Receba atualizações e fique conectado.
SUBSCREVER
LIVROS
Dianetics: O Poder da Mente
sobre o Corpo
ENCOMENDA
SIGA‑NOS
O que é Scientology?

**ABOUT THIS TASK**
Set the entries down again precisely as they were given.

**ANSWER SPACE**
Receba atualizações e fique conectado.
SUBSCREVER
LIVROS
Dianetics: O Poder da Mente
sobre o Corpo
ENCOMENDA
SIGA‑NOS
O que é Scientology?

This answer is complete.